There is a special hypocrisy when criminals who have stolen billions and murdered thousands claim to speak for God.

The late Chief Rabbi, Jonathan Sacks, said the key question for the new century was: who speaks for God? If the suggestion was that this is a question different religious traditions need to answer in ways that support our common humanity, we now have no shortage of dictators who say they speak for God. Their claims that other regions of the world are godless and degenerate are made time and again. Like Goebbels, they know that the endless repetition eventually wears people down until phrases become believable. No-one who cares about God’s character would claim their society reflects his character well; there is injustice, hatred and violence everywhere.

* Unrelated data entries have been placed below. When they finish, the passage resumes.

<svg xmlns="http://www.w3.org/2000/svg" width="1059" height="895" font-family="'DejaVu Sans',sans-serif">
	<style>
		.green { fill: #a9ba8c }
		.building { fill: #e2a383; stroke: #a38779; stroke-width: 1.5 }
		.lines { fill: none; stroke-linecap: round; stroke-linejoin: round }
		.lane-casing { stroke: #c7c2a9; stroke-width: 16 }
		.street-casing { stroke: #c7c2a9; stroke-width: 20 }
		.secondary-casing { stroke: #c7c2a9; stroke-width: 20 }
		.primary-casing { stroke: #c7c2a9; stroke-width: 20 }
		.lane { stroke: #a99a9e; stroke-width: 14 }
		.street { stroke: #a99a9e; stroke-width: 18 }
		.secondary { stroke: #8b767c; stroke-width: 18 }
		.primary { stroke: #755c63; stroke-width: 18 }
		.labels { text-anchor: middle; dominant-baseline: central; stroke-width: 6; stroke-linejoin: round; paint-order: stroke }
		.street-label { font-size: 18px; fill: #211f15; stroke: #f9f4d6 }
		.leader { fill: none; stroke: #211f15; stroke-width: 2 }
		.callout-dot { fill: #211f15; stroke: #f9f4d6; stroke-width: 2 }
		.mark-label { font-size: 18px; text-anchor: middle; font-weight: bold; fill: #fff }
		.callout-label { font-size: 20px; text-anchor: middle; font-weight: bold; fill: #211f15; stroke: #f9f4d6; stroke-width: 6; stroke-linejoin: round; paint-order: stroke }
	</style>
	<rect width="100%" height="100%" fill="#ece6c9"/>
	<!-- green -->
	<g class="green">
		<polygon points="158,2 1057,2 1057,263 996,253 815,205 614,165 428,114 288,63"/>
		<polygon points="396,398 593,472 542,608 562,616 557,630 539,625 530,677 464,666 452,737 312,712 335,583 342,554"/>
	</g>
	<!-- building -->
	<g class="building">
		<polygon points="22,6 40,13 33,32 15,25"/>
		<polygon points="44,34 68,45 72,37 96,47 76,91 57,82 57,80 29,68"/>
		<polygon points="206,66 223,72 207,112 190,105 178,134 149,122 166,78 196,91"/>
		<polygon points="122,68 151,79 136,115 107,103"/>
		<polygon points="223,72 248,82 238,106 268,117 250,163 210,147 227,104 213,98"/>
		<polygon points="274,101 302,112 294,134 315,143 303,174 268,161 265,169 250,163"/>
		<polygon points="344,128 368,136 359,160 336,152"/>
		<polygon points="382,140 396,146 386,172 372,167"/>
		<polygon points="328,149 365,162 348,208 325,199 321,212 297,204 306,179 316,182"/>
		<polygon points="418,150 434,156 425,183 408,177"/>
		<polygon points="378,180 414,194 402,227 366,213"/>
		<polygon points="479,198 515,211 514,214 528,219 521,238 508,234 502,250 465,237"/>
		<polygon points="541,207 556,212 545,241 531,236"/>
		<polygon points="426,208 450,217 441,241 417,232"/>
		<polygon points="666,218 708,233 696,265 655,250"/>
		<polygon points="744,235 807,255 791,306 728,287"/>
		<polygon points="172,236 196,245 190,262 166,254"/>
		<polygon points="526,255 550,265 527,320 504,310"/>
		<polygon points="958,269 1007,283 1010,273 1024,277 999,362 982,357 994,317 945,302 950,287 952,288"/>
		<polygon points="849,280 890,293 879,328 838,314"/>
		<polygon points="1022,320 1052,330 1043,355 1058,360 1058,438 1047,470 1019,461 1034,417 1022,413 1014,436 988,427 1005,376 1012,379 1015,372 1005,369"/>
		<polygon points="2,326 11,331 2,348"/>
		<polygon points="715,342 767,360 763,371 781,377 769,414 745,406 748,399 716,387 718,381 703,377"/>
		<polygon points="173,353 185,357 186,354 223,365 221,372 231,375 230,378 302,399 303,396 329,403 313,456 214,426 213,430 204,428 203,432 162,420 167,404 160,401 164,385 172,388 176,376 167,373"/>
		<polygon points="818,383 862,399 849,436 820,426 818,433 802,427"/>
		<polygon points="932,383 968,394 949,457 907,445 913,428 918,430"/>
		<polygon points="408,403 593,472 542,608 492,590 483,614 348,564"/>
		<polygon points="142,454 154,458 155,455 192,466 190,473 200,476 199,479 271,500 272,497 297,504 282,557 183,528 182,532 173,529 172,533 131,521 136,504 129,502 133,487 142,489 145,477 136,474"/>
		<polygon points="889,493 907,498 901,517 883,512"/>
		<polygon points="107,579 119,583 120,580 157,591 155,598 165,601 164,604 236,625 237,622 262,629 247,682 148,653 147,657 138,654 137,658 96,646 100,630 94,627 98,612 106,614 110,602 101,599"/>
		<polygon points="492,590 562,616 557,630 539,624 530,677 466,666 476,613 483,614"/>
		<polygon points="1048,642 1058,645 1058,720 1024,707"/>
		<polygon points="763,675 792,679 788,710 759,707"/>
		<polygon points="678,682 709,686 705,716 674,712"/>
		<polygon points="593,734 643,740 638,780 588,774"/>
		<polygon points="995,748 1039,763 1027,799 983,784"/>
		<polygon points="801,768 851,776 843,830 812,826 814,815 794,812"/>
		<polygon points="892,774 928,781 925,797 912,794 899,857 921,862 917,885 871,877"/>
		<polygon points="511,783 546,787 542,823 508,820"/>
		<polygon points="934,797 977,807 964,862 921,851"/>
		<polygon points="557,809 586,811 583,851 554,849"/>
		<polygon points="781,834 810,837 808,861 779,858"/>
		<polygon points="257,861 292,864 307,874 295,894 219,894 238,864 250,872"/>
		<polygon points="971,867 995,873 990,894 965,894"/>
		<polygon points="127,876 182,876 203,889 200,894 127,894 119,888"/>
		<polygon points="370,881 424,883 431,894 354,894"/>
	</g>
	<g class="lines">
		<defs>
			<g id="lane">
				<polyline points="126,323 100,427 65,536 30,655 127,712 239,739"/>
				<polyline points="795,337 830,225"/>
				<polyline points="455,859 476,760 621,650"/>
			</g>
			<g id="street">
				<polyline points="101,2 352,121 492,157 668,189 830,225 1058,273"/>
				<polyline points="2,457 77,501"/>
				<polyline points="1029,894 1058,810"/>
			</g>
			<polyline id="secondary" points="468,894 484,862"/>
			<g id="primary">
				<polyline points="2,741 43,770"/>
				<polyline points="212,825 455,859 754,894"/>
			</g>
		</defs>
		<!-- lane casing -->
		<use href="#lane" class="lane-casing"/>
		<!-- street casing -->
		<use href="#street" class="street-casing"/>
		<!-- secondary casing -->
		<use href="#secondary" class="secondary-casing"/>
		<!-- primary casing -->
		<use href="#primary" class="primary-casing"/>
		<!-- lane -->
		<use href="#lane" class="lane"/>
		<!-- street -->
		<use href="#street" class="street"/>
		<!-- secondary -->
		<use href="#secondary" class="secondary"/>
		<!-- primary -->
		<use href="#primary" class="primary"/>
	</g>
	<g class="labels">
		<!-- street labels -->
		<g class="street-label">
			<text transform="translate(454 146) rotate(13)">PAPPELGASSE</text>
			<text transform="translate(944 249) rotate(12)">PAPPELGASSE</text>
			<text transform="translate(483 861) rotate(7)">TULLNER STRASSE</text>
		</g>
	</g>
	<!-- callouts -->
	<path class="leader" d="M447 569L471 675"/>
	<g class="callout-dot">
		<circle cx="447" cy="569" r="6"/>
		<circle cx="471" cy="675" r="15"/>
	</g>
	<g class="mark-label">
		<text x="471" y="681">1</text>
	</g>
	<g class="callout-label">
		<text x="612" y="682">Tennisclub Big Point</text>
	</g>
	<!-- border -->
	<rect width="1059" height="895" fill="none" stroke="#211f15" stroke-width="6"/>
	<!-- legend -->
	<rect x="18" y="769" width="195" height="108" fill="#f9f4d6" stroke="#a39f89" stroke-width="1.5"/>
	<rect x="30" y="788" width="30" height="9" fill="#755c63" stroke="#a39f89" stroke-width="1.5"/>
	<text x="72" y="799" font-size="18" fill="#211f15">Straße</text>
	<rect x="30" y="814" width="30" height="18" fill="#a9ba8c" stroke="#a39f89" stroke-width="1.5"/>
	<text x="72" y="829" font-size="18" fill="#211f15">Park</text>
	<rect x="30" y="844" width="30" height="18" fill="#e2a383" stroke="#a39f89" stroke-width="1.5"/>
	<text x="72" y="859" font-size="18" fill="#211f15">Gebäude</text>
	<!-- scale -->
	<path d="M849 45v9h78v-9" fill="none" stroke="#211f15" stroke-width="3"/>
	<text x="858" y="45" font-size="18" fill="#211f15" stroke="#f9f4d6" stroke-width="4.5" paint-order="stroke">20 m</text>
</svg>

But there is a special hypocrisy when criminals who have stolen billions and murdered thousands claim to speak for God. 

When Jesus faced his life-defining temptation in the wilderness, the devil showed him the kingdoms of the world and promised they would be his if he ‘turned’. He also tempted Jesus to turn stones into bread. Power and wealth, the very trappings coveted by the world’s dictators. And his final temptation: to throw himself from the roof of the Temple, only to be saved by the angels. To surround himself with a loyal cadre of officers sure to protect his interests at all times. 

Instead of the highway to autocracy, Jesus took the uneven and winding path of service to others. One of self-denial, deprived of the material wealth made available by his elevated position. This is the human standard we have been set and it compels self-reflection, not boasting and threats.